Ale to nie tak, że broker ustawia Ci DD i zapomina o Tobie – teraz jego oczy skierowane są właśnie na Ciebie przyjacielu. Jeśli nadal sobie radzisz to bez problemu może Ci ten czas wydłużyć. Moim rekordem jest 57 sekund. Prawie minuta, którą musiałem odczekać za każdym razem, gdy chciałem nie tylko otworzyć lub zamknąć transakcję ale także zmodyfikować takie parametry jak Stop Loss czy Take Profit. Oczywiście, podałem tu skrajny przypadek w którym broker chciał mi ewidentnie dać do zrozumienia, że musimy się pożegnać. Na ogół DD od 2 do 5 sekund załatwia sprawę.

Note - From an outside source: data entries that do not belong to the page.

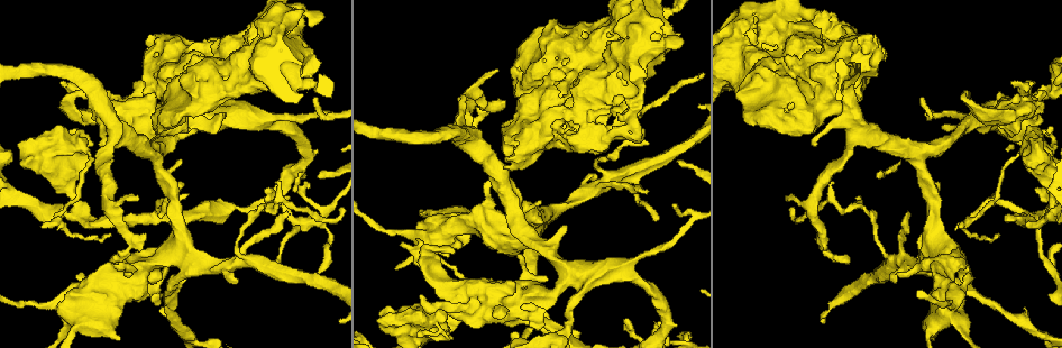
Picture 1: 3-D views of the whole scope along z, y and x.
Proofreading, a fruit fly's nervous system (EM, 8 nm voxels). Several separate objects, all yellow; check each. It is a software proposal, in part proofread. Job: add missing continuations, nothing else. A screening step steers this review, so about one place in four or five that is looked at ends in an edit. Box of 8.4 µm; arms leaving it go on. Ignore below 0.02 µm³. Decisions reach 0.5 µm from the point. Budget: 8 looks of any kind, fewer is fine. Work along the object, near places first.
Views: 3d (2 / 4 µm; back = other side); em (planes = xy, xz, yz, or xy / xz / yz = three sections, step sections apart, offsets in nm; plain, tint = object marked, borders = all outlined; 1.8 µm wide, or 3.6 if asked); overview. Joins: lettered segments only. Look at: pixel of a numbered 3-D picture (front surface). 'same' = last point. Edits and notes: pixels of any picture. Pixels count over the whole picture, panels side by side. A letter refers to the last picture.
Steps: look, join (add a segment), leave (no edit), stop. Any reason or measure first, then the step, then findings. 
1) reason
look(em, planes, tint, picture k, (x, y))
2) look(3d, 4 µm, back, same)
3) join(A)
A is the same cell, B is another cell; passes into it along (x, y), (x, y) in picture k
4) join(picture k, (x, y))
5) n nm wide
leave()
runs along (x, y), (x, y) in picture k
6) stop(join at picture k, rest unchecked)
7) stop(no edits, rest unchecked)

free end
look(3d, 4 µm, picture 1, (642, 129))

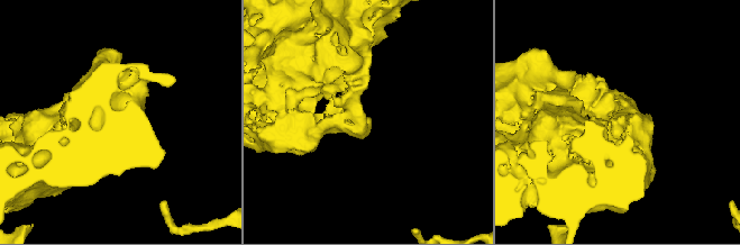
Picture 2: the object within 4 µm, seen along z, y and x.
look(em, planes, borders, picture 2, (371, 120))

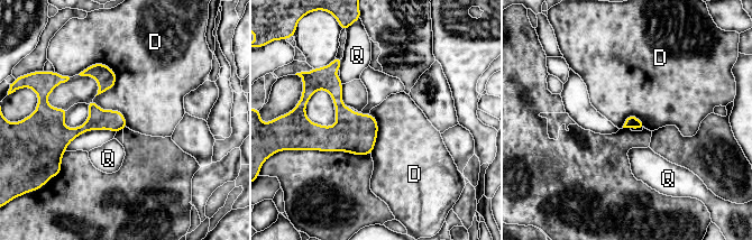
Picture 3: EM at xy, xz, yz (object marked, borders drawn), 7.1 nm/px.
leave()
D and Q are other cells; runs along (57, 117), (66, 131), (124, 125) in picture 3; none of them fits

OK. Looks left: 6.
sharp bend
look(3d, 4 µm, picture 1, (570, 270))

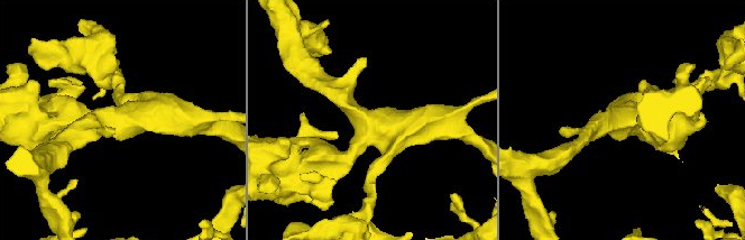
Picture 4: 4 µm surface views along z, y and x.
4 arms
look(em, planes, tint, picture 4, (367, 122))

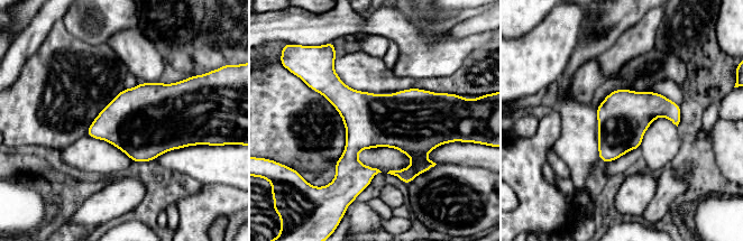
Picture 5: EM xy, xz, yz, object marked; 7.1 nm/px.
what lies round it
look(em, planes, borders, same)

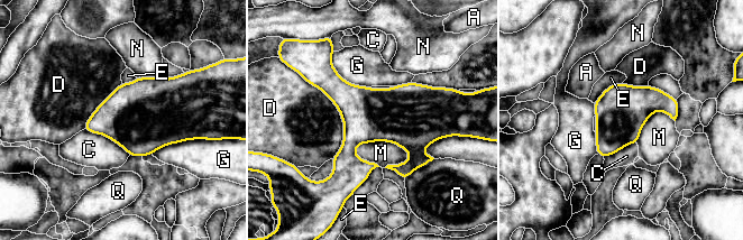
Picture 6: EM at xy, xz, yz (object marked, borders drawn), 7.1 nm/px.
leave()
A, C, D, E, G, M, N and Q are other cells; border along (355, 147), (392, 141), (410, 157) in picture 6; none of them fits

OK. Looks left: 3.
sharp bend
look(3d, 4 µm, picture 1, (803, 85))

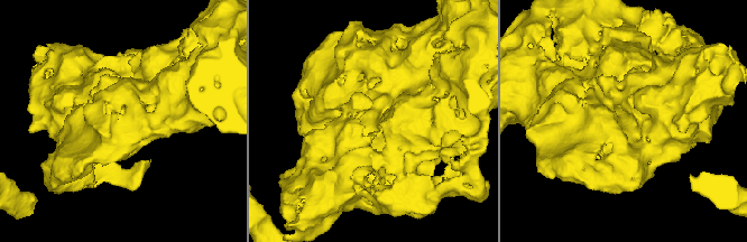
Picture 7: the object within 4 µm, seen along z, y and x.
look(em, 3.6 µm, yz, step 4, tint, picture 7, (625, 122))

W klasycznym modelu Market Maker (bez tzw. NDD – Non Dealing Desk) efektem opóźnienia realizacji jest tzw. rekwotowanie, czyli ponowne zapytanie o chęć zawarcia transakcji po aktualnej cenie, która zdążyła się już zmienić. Co ciekawe, rekwotowanie pojawia się tylko w momencie zmiany kursu w tę „dobrą” dla nas stronę – w drugą stronę odnotujemy co najwyżej „poślizg”. Warto także dodać, że praktyka opóźniania zleceń obejmuje nie tylko transakcje zawierane „z ręki” ale także zlecenia oczekujące (Stop Loss, Take Profit, działanie Trailing Stop) i ich modyfikację.
JAK DIAGNOZOWAĆ:
Sposób na wyłapanie tych nadużyć jest banalny. Pierwszą czynnością jest porównanie czasu egzekucji obecnej z tą z przed kilku dni/tygodni. Do tego trzeba się posłużyć dziennikiem transakcji lub zapisanymi logami. Jeśli czasy egzekucji ewidentnie się różnią, to pora nabrać podejrzeń. Ale wstrzymajmy się z osądami. Winowajcą może być, o dziwo, nasz dostawca internetu, który na skutek awarii lub wprowadzonych zmian, pośrednio zwiększył nam ping do serwera brokera (bywały takie przypadki). Winne mogą być nawet nowy zainstalowany antywirus spowalniający przesył danych lub po prostu chwilowe przeciążenie serwera brokera (na skutek np. kilku klientów, którzy zaczęli stosować automaty wysyłające masę zapytań – tego też doświadczyłem). Zazwyczaj taki stan rzeczy jest przejściowy ale traderzy mają problem z cierpliwością… 🙂
Zatem jeśli dalej masz wątpliwości, kolejnym krokiem jest sprawdzenie egzekucji z innego komputera podłączonego do innego źródła internetu. Otwarcie zlecenia, kilka modyfikacji, sprawdzenie czasu i sprawa prawie jest wyjaśniona. Dla pewności, można przeprowadzić ostatni eksperyment. Do tego potrzebujemy znajomego posiadającego konto u tego samego brokera. Najlepiej jak usiądzie obok nas i zawrze identyczną transakcję – jeśli czasy egzekucji będą się różnić i zauważysz stałą tendencję to właśnie powinieneś mieć 100% pewności co zaszło.
Pomoc drugiej osoby jest kluczowa do udowodnienia procederu z uwagi, iż broker może nałożyć opóźnienie nie tylko na Twoje konto o numerze 12345 ale na Ciebie ogółem, czyli na każdy rachunek jaki masz u niego otwarty więc transfer środków na subkonto może na niewiele się zdać.
P.S. Brokerzy monitorują także adresy IP więc może się okazać, że właśnie „wkopałeś” znajomego :-).